*** Recorded data ***
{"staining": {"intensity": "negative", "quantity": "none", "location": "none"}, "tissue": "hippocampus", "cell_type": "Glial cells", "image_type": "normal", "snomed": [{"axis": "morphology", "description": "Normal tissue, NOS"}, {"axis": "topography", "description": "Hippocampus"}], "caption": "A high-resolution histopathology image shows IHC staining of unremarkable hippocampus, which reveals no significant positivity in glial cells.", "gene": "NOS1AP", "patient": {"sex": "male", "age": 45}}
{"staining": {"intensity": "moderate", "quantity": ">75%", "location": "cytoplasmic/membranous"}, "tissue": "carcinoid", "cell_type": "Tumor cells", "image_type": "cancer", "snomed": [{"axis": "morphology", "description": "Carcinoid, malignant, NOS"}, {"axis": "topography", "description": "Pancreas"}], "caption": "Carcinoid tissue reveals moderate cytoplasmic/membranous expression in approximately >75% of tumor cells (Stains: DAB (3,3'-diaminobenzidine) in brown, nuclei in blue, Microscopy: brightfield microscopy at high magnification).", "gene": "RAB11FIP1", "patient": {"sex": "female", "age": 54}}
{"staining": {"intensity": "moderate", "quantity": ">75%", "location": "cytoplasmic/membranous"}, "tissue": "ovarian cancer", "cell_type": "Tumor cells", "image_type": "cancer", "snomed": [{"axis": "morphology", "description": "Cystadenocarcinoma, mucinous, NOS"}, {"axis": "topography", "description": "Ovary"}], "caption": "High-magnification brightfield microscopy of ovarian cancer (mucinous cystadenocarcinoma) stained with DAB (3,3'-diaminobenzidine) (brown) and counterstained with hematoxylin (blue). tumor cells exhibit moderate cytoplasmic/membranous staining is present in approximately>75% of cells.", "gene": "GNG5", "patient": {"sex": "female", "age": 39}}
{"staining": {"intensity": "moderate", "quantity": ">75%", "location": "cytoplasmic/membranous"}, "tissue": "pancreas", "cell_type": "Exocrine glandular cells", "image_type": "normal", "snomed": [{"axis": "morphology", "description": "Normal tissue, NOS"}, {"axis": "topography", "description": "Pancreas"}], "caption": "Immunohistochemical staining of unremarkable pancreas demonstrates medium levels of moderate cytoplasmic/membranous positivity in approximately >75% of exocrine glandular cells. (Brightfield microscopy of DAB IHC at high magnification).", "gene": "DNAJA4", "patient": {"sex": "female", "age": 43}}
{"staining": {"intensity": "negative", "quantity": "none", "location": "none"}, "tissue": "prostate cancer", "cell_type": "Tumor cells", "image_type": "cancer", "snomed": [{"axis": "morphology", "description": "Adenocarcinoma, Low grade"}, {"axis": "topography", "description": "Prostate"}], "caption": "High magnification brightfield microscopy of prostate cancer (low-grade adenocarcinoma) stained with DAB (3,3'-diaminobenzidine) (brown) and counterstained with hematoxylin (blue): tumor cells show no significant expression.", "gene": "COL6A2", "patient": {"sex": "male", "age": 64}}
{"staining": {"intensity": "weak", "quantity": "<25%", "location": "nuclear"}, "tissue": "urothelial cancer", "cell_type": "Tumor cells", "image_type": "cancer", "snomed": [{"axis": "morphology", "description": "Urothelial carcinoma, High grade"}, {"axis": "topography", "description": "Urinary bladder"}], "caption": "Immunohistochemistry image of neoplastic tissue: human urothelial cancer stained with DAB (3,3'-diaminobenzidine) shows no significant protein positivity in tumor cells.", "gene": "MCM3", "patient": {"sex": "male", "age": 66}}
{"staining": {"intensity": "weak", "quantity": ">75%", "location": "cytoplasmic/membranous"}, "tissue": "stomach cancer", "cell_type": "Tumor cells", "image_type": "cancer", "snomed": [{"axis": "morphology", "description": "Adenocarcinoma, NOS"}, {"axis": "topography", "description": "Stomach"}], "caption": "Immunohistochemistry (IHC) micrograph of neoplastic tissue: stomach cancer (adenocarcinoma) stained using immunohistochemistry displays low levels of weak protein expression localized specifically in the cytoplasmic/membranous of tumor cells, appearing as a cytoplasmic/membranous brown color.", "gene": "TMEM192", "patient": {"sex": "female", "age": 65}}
*** End of Recorded data ***
§ What the task requires:
Line by line, reproduce the data above exactly.

§ Solved problem:
{"staining": {"intensity": "negative", "quantity": "none", "location": "none"}, "tissue": "hippocampus", "cell_type": "Glial cells", "image_type": "normal", "snomed": [{"axis": "morphology", "description": "Normal tissue, NOS"}, {"axis": "topography", "description": "Hippocampus"}], "caption": "A high-resolution histopathology image shows IHC staining of unremarkable hippocampus, which reveals no significant positivity in glial cells.", "gene": "NOS1AP", "patient": {"sex": "male", "age": 45}}
{"staining": {"intensity": "moderate", "quantity": ">75%", "location": "cytoplasmic/membranous"}, "tissue": "carcinoid", "cell_type": "Tumor cells", "image_type": "cancer", "snomed": [{"axis": "morphology", "description": "Carcinoid, malignant, NOS"}, {"axis": "topography", "description": "Pancreas"}], "caption": "Carcinoid tissue reveals moderate cytoplasmic/membranous expression in approximately >75% of tumor cells (Stains: DAB (3,3'-diaminobenzidine) in brown, nuclei in blue, Microscopy: brightfield microscopy at high magnification).", "gene": "RAB11FIP1", "patient": {"sex": "female", "age": 54}}
{"staining": {"intensity": "moderate", "quantity": ">75%", "location": "cytoplasmic/membranous"}, "tissue": "ovarian cancer", "cell_type": "Tumor cells", "image_type": "cancer", "snomed": [{"axis": "morphology", "description": "Cystadenocarcinoma, mucinous, NOS"}, {"axis": "topography", "description": "Ovary"}], "caption": "High-magnification brightfield microscopy of ovarian cancer (mucinous cystadenocarcinoma) stained with DAB (3,3'-diaminobenzidine) (brown) and counterstained with hematoxylin (blue). tumor cells exhibit moderate cytoplasmic/membranous staining is present in approximately>75% of cells.", "gene": "GNG5", "patient": {"sex": "female", "age": 39}}
{"staining": {"intensity": "moderate", "quantity": ">75%", "location": "cytoplasmic/membranous"}, "tissue": "pancreas", "cell_type": "Exocrine glandular cells", "image_type": "normal", "snomed": [{"axis": "morphology", "description": "Normal tissue, NOS"}, {"axis": "topography", "description": "Pancreas"}], "caption": "Immunohistochemical staining of unremarkable pancreas demonstrates medium levels of moderate cytoplasmic/membranous positivity in approximately >75% of exocrine glandular cells. (Brightfield microscopy of DAB IHC at high magnification).", "gene": "DNAJA4", "patient": {"sex": "female", "age": 43}}
{"staining": {"intensity": "negative", "quantity": "none", "location": "none"}, "tissue": "prostate cancer", "cell_type": "Tumor cells", "image_type": "cancer", "snomed": [{"axis": "morphology", "description": "Adenocarcinoma, Low grade"}, {"axis": "topography", "description": "Prostate"}], "caption": "High magnification brightfield microscopy of prostate cancer (low-grade adenocarcinoma) stained with DAB (3,3'-diaminobenzidine) (brown) and counterstained with hematoxylin (blue): tumor cells show no significant expression.", "gene": "COL6A2", "patient": {"sex": "male", "age": 64}}
{"staining": {"intensity": "weak", "quantity": "<25%", "location": "nuclear"}, "tissue": "urothelial cancer", "cell_type": "Tumor cells", "image_type": "cancer", "snomed": [{"axis": "morphology", "description": "Urothelial carcinoma, High grade"}, {"axis": "topography", "description": "Urinary bladder"}], "caption": "Immunohistochemistry image of neoplastic tissue: human urothelial cancer stained with DAB (3,3'-diaminobenzidine) shows no significant protein positivity in tumor cells.", "gene": "MCM3", "patient": {"sex": "male", "age": 66}}
{"staining": {"intensity": "weak", "quantity": ">75%", "location": "cytoplasmic/membranous"}, "tissue": "stomach cancer", "cell_type": "Tumor cells", "image_type": "cancer", "snomed": [{"axis": "morphology", "description": "Adenocarcinoma, NOS"}, {"axis": "topography", "description": "Stomach"}], "caption": "Immunohistochemistry (IHC) micrograph of neoplastic tissue: stomach cancer (adenocarcinoma) stained using immunohistochemistry displays low levels of weak protein expression localized specifically in the cytoplasmic/membranous of tumor cells, appearing as a cytoplasmic/membranous brown color.", "gene": "TMEM192", "patient": {"sex": "female", "age": 65}}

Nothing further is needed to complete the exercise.